Perciò, colui che osa avere la temerarietà di credere di essere qualcosa, è un insensato, che non si è mai conosciuto, poichè, se ci conoscessimo per quello che siamo realmente, non potremmo far altro che nutrire orrore per noi stessi».

Ma non abbiamo minore motivo di umiliarci, nell’ordine della grazia.
Qualunque dono e qualunque talento che possediamo, noi abbiamo ricevuto tutto dalla mano generosa del Signore, che li dona a chi gli piace, e, di conseguenza, non possiamo gloriarcene.
Un concilio ci ha dichiarato che l’uomo, ben lungi dall’essere l’autore della propria salvezza, non è capace di fare altro che perdersi, e che, da se stessi, non si possiede altro che peccato e menzogna.
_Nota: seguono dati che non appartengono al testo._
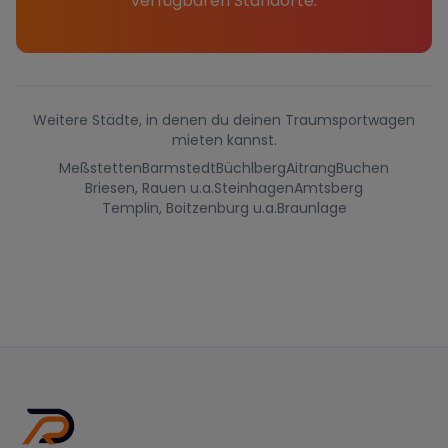
verfügbaren Standorte.
Weitere Städte, in denen du deinen Traumsportwagen
mieten kannst.
Meßstetten
Barmstedt
Büchlberg
Aitrang
Buchen
Briesen, Rauen u.a.
Steinhagen
Amtsberg
Templin, Boitzenburg u.a.
Braunlage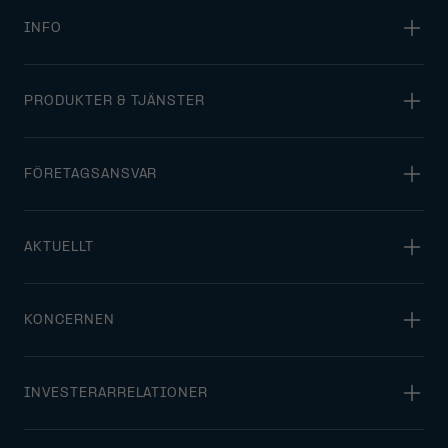
INFO
PRODUKTER & TJÄNSTER
FÖRETAGSANSVAR
AKTUELLT
KONCERNEN
INVESTERARRELATIONER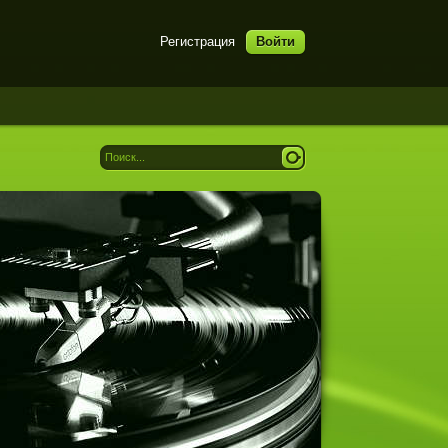
Регистрация
Войти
Sant’Agostino ci dice che tutta la nostra scienza consiste nel sapere che siamo niente, e che tutto ciò che abbiamo, lo riceviamo da Dio.

Infine, io dico che dobbiamo umiliarci, in rapporto alla gloria e alla felicità che ci attendiamo nell’altra vita, poichè, da noi stessi, non possiamo meritarle.
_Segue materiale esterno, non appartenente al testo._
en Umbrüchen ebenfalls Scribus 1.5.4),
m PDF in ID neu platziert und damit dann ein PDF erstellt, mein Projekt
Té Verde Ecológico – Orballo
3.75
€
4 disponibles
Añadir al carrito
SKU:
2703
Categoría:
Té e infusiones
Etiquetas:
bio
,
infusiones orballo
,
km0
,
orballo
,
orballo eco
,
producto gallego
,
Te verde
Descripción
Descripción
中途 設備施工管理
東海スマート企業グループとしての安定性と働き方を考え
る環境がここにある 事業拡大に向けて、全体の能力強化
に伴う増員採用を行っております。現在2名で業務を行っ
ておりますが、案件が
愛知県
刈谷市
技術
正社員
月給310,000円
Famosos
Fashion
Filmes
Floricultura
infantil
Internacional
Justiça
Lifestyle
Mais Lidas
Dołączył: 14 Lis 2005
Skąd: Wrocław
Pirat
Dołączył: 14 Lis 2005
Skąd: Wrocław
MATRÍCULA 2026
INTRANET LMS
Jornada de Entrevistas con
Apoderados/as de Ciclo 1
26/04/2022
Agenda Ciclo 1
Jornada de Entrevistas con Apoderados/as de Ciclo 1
Se il buon Dio è tanto buono da donarcele, noi non possiamo fare altro che contare sulla Misericordia di Dio e sui meriti infiniti di Gesù Cristo, suo Figlio.
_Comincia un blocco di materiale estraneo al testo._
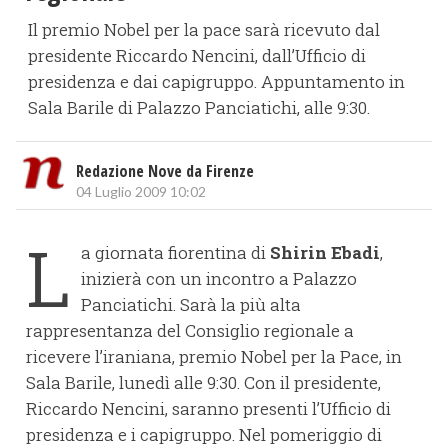
Il premio Nobel per la pace sarà ricevuto dal
presidente Riccardo Nencini, dall’Ufficio di
presidenza e dai capigruppo. Appuntamento in
Sala Barile di Palazzo Panciatichi, alle 9:30.
Redazione Nove da Firenze
04 Luglio 2009 10:02
L
a giornata fiorentina di
Shirin Ebadi
,
inizierà con un incontro a Palazzo
Panciatichi. Sarà la più alta
rappresentanza del Consiglio regionale a
ricevere l’iraniana, premio Nobel per la Pace, in
Sala Barile, lunedì alle 9:30. Con il presidente,
Riccardo Nencini, saranno presenti l’Ufficio di
presidenza e i capigruppo. Nel pomeriggio di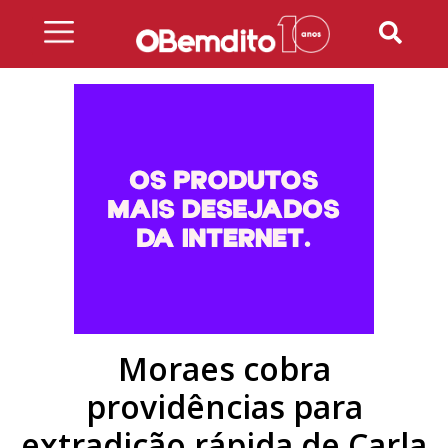
Skip
to
content
Moraes cobra
providências para
extradição rápida de Carla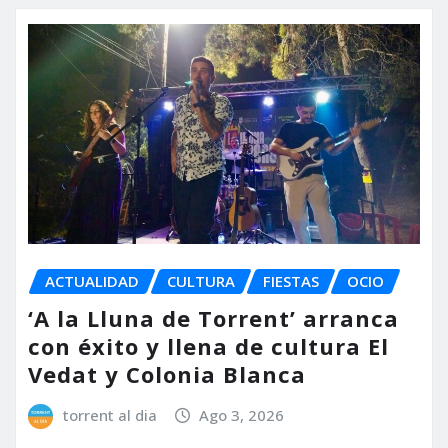
ACTUALIDAD
CULTURA
FIESTAS
OCIO
‘A la Lluna de Torrent’ arranca
con éxito y llena de cultura El
Vedat y Colonia Blanca
torrent al dia
Ago 3, 2026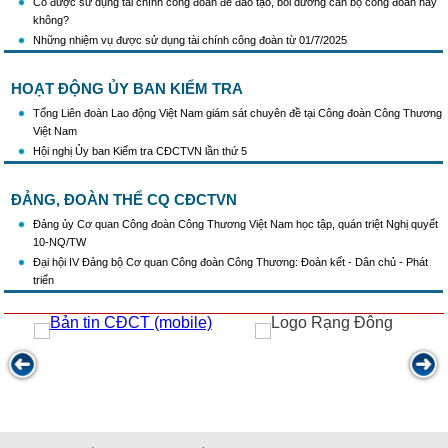
Có được sử dụng tài chính công đoàn để đào tạo, bồi dưỡng cán bộ công đoàn hay
không?
Những nhiệm vụ được sử dụng tài chính công đoàn từ 01/7/2025
HOẠT ĐỘNG ỦY BAN KIỂM TRA
Tổng Liên đoàn Lao động Việt Nam giám sát chuyên đề tại Công đoàn Công Thương
Việt Nam
Hội nghị Ủy ban Kiểm tra CĐCTVN lần thứ 5
ĐẢNG, ĐOÀN THỂ CQ CĐCTVN
Đảng ủy Cơ quan Công đoàn Công Thương Việt Nam học tập, quán triệt Nghị quyết
10-NQ/TW
Đại hội IV Đảng bộ Cơ quan Công đoàn Công Thương: Đoàn kết - Dân chủ - Phát
triển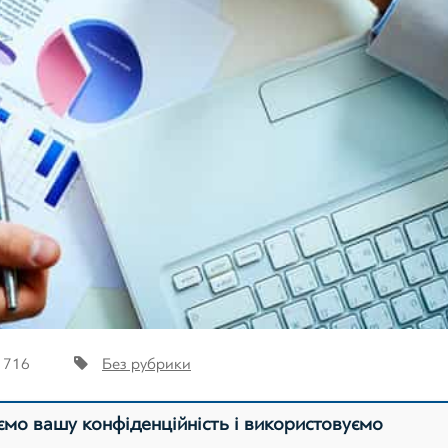
1716
Без рубрики
мо вашу конфіденційність і використовуємо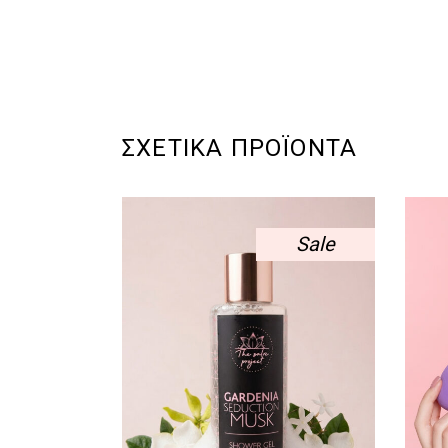
ΣΧΕΤΙΚΆ ΠΡΟΪΌΝΤΑ
Sale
Come figli di Adamo, non meritiamo altro che l’inferno.
Oh! com’è caritatevole il buon Dio, per donarci la speranza di tanti beni, a noi che non abbiamo fatto nulla per meritarceli!

Che cosa dobbiamo concludere da ciò?
Fratelli miei, ecco.
Dobbiamo domandare a Dio, ogni giorno, l’umiltà, e cioè, che Egli ci faccia la grazia di conoscere che noi non siamo nulla da noi stessi, e che i beni, sia del corpo che dell’anima, ci vengono da Lui…
Pratichiamo l’umiltà tutte le volte che lo possiamo; siamo ben persuasi che non vi è nessuna virtù più gradita a Dio dell’umiltà, e che insieme ad essa, noi possederemo tutte le altre.
Per quanto potessimo essere peccatori, siamo certi che se saremo umili, il buon Dio ci perdonerà.
Sì, fratelli miei, restiamo attaccati a questa bella virtù; è essa che ci unirà a Dio, che ci farà vivere in pace col nostro prossimo, che renderà la nostra croce meno pesante, che ci donerà la grande speranza che un giorno vedremo Dio.
Egli stesso ci dice: «Beati i poveri in spirito, perchè vedranno Dio!»
E’ quello che vi auguro.
(Sembrerebbe che il curato assegni all’umiltà il posto che, di norma, spetterebbe alla carità; ma la carità, come la fede e la speranza, e come tutte le altre virtù cardinali e morali, sono doni di Dio, anzitutto, e per poter essere esercitate, necessitano della sua grazia preveniente, concomitante, e susseguente; ed è soltanto l’umiltà, quale polo negativo prorio della creatura, che attira la Grazia di Dio, unico polo positivo; inoltre, senza l’umiltà, che, come dice il suo stesso nome è l’ “humus” della vita spirituale, nessuna pianta di virtù potrebbe mai nascere, crescere, fiorire e portare frutto; n.d.a.).